You're the one that's asking - what research have you done?
From what I can tell from that article, "LDPC" is not just one single thing - it's a whole class of a certain type of codes.
Therefore, the performance is going to depend on the particular type of LPDC you choose, and how you implement it.
So your question is a bit like saying "how many bits of error can a CRC detect" - that depends on which particular CRC you choose!
This is kind of interesting... historically, parity has been a very weak error management process. When applied byte by byte, a parity violation could tell you that there has been at least a single bit error. But, it was very possible to have errors of two or more bits in which parity is preserved.
LDPC seems to be potentially a lot stronger than that (re: above referenced Wikipedia article). And, there appears to be several classes of applications in which it is superior to turbo codes.
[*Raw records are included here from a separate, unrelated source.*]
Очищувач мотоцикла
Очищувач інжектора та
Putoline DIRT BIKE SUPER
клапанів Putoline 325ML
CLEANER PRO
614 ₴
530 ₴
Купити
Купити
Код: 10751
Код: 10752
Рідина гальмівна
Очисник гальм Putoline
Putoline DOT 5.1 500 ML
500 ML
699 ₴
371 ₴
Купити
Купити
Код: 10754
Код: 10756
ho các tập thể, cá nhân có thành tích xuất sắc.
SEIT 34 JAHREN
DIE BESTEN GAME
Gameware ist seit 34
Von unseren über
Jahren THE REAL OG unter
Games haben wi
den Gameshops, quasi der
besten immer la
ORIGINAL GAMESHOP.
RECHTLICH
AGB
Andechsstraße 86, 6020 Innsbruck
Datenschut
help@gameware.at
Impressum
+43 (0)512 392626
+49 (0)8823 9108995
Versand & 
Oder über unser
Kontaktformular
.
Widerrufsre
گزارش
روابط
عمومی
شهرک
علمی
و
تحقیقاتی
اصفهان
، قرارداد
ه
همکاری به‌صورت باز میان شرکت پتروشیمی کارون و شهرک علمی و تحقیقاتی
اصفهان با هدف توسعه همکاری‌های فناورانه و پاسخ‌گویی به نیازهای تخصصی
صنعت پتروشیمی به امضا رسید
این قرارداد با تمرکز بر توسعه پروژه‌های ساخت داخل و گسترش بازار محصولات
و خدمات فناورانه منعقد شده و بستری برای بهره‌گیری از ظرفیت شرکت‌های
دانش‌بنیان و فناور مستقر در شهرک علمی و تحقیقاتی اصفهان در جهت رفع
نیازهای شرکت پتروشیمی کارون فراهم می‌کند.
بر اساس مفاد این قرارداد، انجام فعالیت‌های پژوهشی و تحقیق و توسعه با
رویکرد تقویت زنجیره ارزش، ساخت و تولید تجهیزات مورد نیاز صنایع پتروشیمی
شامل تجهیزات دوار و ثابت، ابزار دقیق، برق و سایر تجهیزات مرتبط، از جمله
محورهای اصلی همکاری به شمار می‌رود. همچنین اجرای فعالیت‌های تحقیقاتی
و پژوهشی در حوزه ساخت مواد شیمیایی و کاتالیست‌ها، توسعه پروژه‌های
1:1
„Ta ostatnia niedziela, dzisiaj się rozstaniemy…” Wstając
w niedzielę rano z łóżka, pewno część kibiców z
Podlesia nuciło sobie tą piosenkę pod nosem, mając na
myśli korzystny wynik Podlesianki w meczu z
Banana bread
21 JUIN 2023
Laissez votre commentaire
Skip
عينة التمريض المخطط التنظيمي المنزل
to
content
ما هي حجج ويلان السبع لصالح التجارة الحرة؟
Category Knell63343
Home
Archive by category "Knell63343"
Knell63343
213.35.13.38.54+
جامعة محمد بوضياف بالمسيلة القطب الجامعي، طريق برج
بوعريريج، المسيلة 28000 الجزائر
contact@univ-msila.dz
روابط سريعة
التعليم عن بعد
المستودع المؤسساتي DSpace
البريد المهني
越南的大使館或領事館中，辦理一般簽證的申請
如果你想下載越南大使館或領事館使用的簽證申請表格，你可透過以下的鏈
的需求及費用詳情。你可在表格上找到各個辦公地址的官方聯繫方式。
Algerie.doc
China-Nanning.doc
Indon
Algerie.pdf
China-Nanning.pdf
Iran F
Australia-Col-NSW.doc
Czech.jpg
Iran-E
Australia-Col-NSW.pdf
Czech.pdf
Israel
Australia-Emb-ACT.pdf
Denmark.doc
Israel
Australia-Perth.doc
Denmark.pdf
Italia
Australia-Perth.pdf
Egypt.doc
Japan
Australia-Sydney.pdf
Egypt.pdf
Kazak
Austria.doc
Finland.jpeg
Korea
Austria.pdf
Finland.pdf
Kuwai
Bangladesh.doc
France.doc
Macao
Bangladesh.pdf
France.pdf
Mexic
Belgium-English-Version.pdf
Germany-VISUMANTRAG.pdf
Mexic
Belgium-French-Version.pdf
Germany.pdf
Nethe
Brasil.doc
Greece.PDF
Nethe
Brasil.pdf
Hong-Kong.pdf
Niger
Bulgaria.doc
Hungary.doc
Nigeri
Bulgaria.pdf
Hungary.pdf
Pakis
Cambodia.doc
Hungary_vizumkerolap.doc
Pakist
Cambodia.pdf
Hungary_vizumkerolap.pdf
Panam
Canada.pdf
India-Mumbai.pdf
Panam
I wish that I understood this stuff better. Maybe, some time, if I have nothing better to do, ... ha, ha, ha!
Jim
I wish that I understood this stuff better
Me too. I use to work with ATCA-9305:
https://www.smartembedded.com/ec/product-datasheets/1398193020-ds.pdf/Artesyn-ATCA-9305.pdf
And a few boards like it, it had the LDPC 10GBase-T network fabric on the backplane in which it plugged in. I mostly recall struggles with the error correction code (ECC) memory that would self-correct (LDPC?). To detect if errors were happening during burn-in, we had to load a bare metal test application from the CPU manufacturer rather than running the Linux that was used for other tests. It needed some timing values that caused the struggle. At any rate, once the timing was figured out it was flawless, I don't recall seeing errors, and I probably unloaded 5000 of those things from burn-in.